**Instructions to follow**
Can you copy word for word the lines of the data below, starting at the line that contains "this 1065×1038 image." and ending at the line that contains "[1659, 982, 1702, 995] StreetNumber: 1433", with both of those lines included?

**Data for this exercise**
▶
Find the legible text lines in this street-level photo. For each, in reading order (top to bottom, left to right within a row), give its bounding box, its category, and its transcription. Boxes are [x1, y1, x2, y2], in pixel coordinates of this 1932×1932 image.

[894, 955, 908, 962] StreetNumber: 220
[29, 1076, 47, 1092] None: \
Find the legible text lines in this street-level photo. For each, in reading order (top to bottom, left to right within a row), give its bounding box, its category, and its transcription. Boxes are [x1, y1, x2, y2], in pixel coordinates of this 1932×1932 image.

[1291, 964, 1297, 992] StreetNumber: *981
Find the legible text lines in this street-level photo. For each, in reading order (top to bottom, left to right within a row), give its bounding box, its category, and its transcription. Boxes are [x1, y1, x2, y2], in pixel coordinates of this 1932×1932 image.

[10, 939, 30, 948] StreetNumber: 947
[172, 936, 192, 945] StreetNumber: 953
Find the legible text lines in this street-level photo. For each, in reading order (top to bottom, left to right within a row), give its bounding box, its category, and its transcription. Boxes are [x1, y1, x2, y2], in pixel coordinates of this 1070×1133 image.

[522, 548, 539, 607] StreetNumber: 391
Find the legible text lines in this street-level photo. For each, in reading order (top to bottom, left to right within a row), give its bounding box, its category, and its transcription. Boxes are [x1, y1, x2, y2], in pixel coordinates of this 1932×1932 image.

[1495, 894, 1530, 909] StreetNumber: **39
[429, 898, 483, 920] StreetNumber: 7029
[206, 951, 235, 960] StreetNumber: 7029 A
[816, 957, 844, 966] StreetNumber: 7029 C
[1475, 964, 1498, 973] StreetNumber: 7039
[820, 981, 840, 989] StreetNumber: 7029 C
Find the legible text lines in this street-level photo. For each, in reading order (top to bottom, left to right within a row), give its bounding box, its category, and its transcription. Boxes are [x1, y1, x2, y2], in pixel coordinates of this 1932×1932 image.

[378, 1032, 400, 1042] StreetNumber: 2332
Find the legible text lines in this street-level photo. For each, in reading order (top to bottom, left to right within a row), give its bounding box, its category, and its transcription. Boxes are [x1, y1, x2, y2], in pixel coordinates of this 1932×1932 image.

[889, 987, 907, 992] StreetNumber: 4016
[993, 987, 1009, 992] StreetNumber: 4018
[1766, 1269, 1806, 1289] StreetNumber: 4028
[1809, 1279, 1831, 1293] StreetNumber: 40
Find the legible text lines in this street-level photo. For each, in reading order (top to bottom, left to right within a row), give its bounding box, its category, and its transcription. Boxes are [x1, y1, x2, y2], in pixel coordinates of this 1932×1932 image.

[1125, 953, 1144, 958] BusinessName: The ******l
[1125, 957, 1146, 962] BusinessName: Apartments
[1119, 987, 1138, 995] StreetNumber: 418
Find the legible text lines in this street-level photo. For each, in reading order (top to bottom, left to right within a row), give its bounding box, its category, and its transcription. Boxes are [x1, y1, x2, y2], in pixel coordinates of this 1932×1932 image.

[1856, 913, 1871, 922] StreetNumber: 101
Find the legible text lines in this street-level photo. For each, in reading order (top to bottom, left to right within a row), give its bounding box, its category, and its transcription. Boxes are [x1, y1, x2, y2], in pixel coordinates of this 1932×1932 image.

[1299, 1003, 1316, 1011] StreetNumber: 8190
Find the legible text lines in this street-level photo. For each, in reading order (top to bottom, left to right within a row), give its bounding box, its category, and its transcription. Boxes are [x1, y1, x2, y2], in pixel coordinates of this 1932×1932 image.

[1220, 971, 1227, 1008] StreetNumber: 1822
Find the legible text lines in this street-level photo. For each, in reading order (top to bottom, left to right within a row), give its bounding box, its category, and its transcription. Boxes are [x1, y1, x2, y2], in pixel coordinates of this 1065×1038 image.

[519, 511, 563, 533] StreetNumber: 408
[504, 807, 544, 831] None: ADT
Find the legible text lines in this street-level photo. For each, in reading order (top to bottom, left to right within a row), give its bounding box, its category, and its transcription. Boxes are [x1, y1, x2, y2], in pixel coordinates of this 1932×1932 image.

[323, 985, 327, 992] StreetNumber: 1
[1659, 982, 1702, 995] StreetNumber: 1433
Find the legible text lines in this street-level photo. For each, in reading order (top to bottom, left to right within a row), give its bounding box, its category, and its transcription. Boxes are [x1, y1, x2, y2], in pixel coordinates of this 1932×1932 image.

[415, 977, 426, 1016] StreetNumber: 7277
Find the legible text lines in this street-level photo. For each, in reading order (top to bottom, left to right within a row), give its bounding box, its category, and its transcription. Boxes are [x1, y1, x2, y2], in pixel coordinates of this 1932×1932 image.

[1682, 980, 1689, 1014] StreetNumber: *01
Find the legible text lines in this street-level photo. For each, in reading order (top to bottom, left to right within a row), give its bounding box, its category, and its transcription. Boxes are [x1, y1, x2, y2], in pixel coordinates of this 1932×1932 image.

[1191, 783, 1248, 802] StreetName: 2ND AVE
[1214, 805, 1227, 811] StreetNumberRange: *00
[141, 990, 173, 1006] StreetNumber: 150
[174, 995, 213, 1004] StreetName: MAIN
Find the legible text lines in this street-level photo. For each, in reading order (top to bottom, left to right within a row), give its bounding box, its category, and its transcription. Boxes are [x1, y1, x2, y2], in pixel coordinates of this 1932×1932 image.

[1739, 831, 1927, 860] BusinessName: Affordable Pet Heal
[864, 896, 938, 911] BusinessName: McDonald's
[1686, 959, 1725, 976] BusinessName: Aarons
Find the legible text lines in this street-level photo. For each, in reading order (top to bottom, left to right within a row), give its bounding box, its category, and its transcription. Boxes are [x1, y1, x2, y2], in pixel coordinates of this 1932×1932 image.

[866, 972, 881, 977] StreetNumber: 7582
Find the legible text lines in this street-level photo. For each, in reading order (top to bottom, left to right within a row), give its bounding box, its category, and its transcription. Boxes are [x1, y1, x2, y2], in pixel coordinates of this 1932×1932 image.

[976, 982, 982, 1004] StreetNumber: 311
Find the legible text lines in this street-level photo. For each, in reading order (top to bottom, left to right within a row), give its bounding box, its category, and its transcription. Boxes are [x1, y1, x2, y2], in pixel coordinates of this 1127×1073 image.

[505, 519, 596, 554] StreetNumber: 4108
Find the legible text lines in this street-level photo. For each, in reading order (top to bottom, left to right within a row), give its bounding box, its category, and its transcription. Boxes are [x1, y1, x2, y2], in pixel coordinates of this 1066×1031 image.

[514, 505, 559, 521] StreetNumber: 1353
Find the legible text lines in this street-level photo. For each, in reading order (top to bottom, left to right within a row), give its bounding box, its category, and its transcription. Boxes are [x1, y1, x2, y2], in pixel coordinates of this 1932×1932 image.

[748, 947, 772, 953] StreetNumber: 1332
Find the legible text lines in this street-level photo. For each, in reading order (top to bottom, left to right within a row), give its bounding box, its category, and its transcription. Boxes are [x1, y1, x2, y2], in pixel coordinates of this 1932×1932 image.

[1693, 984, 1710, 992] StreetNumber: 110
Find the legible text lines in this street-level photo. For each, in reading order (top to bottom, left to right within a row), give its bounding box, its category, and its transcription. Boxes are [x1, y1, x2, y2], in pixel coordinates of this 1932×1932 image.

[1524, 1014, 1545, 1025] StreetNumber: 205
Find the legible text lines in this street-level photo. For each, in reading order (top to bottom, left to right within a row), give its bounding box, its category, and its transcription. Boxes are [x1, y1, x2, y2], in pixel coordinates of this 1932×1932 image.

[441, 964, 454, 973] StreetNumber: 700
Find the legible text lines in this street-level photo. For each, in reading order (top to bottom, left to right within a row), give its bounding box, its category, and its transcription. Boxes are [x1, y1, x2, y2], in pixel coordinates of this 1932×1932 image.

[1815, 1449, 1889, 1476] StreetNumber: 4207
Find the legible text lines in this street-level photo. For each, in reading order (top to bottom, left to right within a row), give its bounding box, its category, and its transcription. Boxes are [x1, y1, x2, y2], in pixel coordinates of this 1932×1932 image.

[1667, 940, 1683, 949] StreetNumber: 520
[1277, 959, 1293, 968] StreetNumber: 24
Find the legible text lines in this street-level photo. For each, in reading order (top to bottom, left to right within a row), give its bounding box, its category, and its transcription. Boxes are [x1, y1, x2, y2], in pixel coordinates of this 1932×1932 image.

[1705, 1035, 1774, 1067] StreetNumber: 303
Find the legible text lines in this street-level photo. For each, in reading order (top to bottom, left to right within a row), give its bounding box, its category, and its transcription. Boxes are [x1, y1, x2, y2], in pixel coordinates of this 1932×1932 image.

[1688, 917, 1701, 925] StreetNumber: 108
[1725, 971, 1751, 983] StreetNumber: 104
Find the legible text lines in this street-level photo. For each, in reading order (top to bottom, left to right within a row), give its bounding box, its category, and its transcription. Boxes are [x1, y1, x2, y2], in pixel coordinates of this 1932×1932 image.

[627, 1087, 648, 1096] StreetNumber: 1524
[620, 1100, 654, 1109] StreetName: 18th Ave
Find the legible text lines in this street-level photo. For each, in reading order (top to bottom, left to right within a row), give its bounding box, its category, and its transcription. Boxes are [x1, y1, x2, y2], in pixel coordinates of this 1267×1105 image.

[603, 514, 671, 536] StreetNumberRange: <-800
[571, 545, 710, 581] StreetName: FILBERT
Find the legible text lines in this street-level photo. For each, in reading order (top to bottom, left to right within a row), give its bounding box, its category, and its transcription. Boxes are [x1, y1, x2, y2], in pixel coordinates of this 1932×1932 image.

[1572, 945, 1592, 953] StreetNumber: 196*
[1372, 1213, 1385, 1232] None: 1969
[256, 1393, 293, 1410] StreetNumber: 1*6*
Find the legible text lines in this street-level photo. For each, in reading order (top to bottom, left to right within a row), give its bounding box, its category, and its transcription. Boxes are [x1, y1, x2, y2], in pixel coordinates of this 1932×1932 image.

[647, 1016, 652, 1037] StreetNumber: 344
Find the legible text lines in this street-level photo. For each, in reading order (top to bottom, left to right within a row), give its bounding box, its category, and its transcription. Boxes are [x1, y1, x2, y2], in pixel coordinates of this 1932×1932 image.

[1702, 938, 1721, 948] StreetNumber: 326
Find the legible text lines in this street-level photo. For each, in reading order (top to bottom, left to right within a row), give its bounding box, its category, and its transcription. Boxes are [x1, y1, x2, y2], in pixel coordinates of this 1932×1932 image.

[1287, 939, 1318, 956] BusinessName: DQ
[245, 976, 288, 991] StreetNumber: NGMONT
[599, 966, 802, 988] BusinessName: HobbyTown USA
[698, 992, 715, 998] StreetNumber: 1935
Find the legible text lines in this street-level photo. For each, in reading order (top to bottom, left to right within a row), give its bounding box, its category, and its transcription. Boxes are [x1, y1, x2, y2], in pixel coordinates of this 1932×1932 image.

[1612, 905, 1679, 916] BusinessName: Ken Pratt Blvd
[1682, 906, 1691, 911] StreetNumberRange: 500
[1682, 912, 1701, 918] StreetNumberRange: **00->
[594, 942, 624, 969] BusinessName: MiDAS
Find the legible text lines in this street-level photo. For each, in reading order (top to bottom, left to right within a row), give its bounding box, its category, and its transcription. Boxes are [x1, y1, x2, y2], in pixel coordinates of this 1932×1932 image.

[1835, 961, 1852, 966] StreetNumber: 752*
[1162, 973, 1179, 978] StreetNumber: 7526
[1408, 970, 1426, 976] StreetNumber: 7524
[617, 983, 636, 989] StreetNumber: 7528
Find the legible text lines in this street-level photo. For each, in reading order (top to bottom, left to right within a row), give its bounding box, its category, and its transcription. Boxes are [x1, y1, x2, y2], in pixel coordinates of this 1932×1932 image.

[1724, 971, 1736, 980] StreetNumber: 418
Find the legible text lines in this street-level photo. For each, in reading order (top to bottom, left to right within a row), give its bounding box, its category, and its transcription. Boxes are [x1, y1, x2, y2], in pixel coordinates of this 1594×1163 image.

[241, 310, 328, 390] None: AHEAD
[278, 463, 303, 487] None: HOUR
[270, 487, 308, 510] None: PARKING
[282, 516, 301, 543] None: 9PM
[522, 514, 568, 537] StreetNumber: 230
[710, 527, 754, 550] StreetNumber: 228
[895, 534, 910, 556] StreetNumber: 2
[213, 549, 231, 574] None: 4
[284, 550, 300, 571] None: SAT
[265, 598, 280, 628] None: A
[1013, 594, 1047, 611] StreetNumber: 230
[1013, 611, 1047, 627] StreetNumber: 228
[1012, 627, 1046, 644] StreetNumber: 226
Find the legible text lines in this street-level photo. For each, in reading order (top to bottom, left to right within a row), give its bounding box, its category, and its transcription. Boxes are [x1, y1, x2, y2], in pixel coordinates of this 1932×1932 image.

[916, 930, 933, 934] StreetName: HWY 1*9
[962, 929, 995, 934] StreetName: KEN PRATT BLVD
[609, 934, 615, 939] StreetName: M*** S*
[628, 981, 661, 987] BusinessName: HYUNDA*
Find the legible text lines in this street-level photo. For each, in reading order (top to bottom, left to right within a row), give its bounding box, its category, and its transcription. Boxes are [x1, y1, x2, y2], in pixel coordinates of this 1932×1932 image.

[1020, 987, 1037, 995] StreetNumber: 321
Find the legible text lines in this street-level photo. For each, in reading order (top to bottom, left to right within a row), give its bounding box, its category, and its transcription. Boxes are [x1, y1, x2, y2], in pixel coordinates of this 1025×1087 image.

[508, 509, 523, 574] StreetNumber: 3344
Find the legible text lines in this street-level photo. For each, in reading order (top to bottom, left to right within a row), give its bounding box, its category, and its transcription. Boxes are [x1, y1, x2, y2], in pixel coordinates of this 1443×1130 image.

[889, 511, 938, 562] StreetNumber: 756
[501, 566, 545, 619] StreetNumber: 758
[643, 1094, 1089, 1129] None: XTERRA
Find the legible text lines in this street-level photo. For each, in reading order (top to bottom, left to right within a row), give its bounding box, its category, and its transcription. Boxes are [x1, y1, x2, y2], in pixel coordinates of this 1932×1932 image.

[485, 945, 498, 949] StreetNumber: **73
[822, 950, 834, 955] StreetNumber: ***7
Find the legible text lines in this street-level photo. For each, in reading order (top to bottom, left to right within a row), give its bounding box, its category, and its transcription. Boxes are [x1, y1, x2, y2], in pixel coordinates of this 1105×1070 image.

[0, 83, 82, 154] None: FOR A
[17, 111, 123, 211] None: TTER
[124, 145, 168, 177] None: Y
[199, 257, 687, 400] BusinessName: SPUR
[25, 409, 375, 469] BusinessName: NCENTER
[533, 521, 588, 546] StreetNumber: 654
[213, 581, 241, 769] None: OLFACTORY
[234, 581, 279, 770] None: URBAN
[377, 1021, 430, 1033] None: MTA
◀
**Full response**
Find the legible text lines in this street-level photo. For each, in reading order (top to bottom, left to right within a row), give its bounding box, its category, and its transcription. Boxes are [x1, y1, x2, y2], in pixel coordinates of this 1065×1038 image.

[519, 511, 563, 533] StreetNumber: 408
[504, 807, 544, 831] None: ADT
Find the legible text lines in this street-level photo. For each, in reading order (top to bottom, left to right within a row), give its bounding box, its category, and its transcription. Boxes are [x1, y1, x2, y2], in pixel coordinates of this 1932×1932 image.

[323, 985, 327, 992] StreetNumber: 1
[1659, 982, 1702, 995] StreetNumber: 1433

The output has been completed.